- **WHAT IS REQUIRED**
Copy out every line of text from the material below word for word, and leave the pictures out of your answer.

- **STORED DATA**
───
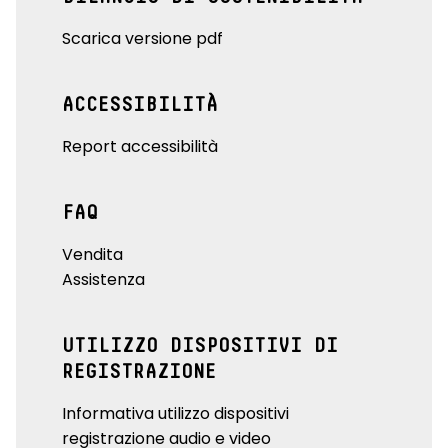
Scarica versione pdf
ACCESSIBILITÀ
Report accessibilità
FAQ
Vendita
Assistenza
UTILIZZO DISPOSITIVI DI
REGISTRAZIONE
Informativa utilizzo dispositivi
registrazione audio e video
───
- **PROBLEM SOLUTION**
Scarica versione pdf
ACCESSIBILITÀ
Report accessibilità
FAQ
Vendita
Assistenza
UTILIZZO DISPOSITIVI DI
REGISTRAZIONE
Informativa utilizzo dispositivi
registrazione audio e video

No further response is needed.